**Brano di testo:**

Per la cronaca, è Lsp, e non sono stata io a non andare d'accordo con Alfry... sono confusa anche io su questo argomento! Spero di "decifrare" il post di Necsus durante il giorno.


----------



## Necsus

Ho cercato di semplificare la questione, spero di esserci riuscito almeno in parte...


----------



## Alfry

Necsus said:
			
		

> L'italiano è una lingua molto ricca, purtroppo anche di eccezioni.
> La regola è che i _pronomi atoni_, o particelle pronominali (mi, ti, si, ci, vi) hanno normalmente collocazione proclitica (anteposte alla parola a cui si riferiscono, e alla quale si appoggiano per l'accento), sono invece enclitici (si appoggiano alla parola che li precede) quando si uniscono all'avverbio _ecco_ (eccomi!) e in altri tre casi: 1) con l'imperativo affermativo (dillo!) e oggi anche negativo (non dirlo!); 2) con un gerundio (vedendoci); 3) con un infinito (andarci); oltre che con un participio passato o presente, ma più che altro nell'italiano scritto.
> Nel caso 3), e qui veniamo al tuo dubbio, quando l'infinito è preceduto da verbo servile (volere, potere, dovere, sapere) il pronome atono può appoggiarsi come proclitico al verbo reggente o come enclitico all'infinito (lo posso dire / posso dirlo); *se un verbo servile regge due infiniti* si può avere una triplice possibilità di scelta (lo devo poter dire / devo poterlo fare / devo poter farlo), ma con _sembrare_ e _parere_ non è possibile collocare il pronome prima del verbo reggente (sembrò svegliarsi, non si sembrò svegliare), mentre è facoltativo nelle perifrasi con _stare_ (mi sto facendo la barba / sto facendomi la barba) e con verbi che reggono un infinito preceduto da preposizione (non riesco a parlargli / non gli riesco a parlare).
> Insomma, direi che c'è un'ampia libertà di scelta, in cui solo l'uso e la frequentazione della lingua (con tutte le sue eccezioni) possono guidare...


 
Da quanto dici, allora, sembrerebbe che "poter vederti" sia corretto (sebbene tutti siamo d'accordo, sembra, che sia strano)?


----------



## Necsus

Alfry said:
			
		

> Da quanto dici, allora, sembrerebbe che "poter vederti" sia corretto (sebbene tutti siamo d'accordo, sembra, che sia strano)?


 
Sono d'accordo con te, Alfry, neanche a me suona benissimo e non lo uso.
Mi sono limitato a riportare le regole relative al dubbio in questione, che del resto è anche un modo per rinfrescarle a se stessi, poi è evidente che se queste lasciano la possibilità di scegliere, ognuno adotterà la forma che più gli è familiare per formazione, frequentazioni e quant'altro.
Il punto credo sia che sicuramente non tutta la sintassi dell'italiano (come suppongo quella di altre lingue) è governata da regole rigide, probabilmente perché con l'uso la lingua si modifica di continuo, a volte anche senza che questo comporti il commettere un errore o il dover cambiare le norme che la regolano.

**Materiale estratto:**
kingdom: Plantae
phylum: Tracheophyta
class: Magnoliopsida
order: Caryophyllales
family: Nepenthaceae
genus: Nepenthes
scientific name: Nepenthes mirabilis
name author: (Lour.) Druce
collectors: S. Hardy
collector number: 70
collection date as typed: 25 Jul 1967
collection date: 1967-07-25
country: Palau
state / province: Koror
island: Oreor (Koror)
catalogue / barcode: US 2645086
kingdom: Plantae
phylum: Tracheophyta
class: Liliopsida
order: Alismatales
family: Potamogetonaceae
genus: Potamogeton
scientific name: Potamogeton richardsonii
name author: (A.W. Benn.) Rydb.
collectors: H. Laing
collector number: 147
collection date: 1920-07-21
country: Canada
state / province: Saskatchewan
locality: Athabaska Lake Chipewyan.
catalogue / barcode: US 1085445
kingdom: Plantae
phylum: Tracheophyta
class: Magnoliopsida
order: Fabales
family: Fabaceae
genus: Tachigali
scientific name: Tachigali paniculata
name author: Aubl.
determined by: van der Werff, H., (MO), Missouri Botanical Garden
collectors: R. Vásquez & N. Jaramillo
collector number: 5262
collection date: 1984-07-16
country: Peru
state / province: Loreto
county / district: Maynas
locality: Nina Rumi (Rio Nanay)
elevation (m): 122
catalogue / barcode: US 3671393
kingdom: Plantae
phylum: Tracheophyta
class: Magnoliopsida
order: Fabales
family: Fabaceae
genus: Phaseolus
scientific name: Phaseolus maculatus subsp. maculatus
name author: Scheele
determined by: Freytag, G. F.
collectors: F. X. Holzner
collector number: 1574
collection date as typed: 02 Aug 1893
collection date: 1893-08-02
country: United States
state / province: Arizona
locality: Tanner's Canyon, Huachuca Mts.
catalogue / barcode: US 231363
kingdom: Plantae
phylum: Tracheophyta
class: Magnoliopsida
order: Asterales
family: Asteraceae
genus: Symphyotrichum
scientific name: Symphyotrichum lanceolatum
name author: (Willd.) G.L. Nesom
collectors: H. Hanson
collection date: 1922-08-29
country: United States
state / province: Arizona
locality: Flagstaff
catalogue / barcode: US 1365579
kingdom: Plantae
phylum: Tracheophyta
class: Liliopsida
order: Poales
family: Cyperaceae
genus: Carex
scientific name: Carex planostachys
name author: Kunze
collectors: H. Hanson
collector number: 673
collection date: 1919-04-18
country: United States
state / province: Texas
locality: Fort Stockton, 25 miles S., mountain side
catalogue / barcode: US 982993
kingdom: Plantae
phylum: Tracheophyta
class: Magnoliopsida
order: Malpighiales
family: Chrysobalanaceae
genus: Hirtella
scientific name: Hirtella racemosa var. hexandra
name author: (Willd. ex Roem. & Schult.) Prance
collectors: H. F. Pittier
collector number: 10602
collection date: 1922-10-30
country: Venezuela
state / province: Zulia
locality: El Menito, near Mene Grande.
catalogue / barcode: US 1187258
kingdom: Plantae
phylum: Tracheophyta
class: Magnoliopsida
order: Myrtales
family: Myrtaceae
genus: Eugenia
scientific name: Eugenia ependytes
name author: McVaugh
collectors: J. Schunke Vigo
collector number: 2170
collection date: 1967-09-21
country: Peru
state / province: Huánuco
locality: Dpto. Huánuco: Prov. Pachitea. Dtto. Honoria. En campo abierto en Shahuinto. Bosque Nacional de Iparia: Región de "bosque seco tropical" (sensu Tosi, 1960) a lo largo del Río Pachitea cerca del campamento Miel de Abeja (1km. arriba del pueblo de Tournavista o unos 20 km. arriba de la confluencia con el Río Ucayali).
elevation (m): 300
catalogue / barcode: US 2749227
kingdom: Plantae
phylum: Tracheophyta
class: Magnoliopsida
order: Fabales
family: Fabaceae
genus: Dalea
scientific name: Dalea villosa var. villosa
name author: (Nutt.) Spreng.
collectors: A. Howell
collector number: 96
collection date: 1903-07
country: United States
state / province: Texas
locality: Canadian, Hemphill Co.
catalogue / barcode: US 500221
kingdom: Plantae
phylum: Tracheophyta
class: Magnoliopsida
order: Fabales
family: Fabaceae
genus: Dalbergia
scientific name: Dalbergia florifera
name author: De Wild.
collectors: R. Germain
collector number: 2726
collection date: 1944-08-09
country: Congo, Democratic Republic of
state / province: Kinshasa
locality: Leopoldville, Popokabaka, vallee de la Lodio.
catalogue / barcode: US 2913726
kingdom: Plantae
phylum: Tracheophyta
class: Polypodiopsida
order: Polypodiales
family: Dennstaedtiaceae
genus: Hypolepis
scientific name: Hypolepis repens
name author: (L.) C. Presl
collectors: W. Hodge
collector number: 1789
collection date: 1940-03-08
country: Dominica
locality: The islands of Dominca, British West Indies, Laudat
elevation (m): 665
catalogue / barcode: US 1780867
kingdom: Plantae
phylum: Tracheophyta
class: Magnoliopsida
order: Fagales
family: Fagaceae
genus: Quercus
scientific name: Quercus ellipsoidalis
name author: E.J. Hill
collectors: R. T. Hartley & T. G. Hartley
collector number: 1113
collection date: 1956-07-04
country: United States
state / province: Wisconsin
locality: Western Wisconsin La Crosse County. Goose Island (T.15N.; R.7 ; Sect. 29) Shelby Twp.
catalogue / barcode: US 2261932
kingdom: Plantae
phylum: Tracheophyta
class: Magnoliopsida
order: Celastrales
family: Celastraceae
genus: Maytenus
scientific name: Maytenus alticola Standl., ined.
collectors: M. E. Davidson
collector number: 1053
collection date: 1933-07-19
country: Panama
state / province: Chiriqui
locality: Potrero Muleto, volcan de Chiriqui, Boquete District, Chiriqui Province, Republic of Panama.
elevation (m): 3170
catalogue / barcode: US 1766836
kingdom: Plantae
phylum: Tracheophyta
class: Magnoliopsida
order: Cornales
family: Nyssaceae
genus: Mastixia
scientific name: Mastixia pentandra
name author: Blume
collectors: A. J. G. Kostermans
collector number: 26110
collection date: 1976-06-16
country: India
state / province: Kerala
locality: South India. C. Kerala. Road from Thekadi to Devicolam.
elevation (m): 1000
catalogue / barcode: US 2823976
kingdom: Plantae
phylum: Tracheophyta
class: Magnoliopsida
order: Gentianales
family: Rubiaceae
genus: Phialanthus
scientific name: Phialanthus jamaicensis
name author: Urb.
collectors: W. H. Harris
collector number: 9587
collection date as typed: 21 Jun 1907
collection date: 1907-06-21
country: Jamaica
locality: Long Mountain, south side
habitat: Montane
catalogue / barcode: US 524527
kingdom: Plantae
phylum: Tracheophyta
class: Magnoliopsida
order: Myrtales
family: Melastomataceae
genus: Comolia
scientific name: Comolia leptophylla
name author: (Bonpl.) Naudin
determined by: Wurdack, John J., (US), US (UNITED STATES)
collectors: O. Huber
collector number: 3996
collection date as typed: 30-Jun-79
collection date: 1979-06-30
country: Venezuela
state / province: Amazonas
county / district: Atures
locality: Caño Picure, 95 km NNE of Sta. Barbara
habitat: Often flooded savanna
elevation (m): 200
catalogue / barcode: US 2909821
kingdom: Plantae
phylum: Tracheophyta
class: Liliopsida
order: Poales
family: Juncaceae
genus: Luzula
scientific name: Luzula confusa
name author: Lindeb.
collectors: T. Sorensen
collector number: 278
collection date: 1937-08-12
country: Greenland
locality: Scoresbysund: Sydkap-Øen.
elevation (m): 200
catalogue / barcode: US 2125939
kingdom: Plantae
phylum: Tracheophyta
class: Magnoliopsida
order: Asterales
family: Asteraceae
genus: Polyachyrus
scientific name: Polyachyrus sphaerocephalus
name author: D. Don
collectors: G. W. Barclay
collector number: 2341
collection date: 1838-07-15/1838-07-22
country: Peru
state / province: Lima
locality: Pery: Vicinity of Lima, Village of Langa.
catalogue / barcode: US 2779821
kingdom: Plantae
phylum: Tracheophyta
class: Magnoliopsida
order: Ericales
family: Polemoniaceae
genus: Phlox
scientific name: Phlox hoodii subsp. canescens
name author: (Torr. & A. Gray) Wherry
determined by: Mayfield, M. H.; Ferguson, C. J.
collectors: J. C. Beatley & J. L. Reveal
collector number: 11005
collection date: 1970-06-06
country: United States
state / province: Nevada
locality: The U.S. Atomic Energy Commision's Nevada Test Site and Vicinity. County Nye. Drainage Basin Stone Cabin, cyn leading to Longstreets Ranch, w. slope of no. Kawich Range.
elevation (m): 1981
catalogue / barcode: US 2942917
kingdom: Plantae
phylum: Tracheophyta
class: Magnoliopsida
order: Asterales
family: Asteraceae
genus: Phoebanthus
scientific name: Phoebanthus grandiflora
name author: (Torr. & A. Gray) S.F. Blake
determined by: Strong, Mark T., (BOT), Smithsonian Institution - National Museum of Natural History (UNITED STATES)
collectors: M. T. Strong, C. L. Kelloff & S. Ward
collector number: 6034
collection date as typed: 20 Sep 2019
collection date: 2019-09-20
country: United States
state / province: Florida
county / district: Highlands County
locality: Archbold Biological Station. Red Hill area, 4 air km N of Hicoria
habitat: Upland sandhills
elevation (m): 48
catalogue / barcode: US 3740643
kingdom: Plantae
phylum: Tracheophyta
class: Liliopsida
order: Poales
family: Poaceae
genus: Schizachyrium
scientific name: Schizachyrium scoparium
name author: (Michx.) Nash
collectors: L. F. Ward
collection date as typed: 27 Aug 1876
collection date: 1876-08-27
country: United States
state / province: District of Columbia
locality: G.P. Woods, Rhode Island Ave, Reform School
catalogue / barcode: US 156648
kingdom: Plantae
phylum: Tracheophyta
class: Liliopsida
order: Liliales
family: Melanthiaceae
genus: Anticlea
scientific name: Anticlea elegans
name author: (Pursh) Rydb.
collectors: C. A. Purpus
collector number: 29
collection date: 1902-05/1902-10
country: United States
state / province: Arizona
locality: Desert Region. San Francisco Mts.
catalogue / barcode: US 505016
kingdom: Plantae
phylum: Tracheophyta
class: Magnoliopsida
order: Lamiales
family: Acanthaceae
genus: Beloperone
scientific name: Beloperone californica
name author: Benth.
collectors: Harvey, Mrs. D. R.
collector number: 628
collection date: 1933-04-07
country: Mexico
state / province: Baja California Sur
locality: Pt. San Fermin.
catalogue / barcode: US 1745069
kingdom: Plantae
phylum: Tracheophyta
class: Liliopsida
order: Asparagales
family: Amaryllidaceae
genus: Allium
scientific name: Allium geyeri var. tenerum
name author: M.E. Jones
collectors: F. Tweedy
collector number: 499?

**Compito assegnato:** Trascrivi il tratto della discussione sui pronomi atoni che va da "Mi sono limitato" fino a "frequentazioni e quant'altro.".

**Risposta all'esercizio:**
Mi sono limitato a riportare le regole relative al dubbio in questione, che del resto è anche un modo per rinfrescarle a se stessi, poi è evidente che se queste lasciano la possibilità di scegliere, ognuno adotterà la forma che più gli è familiare per formazione, frequentazioni e quant'altro.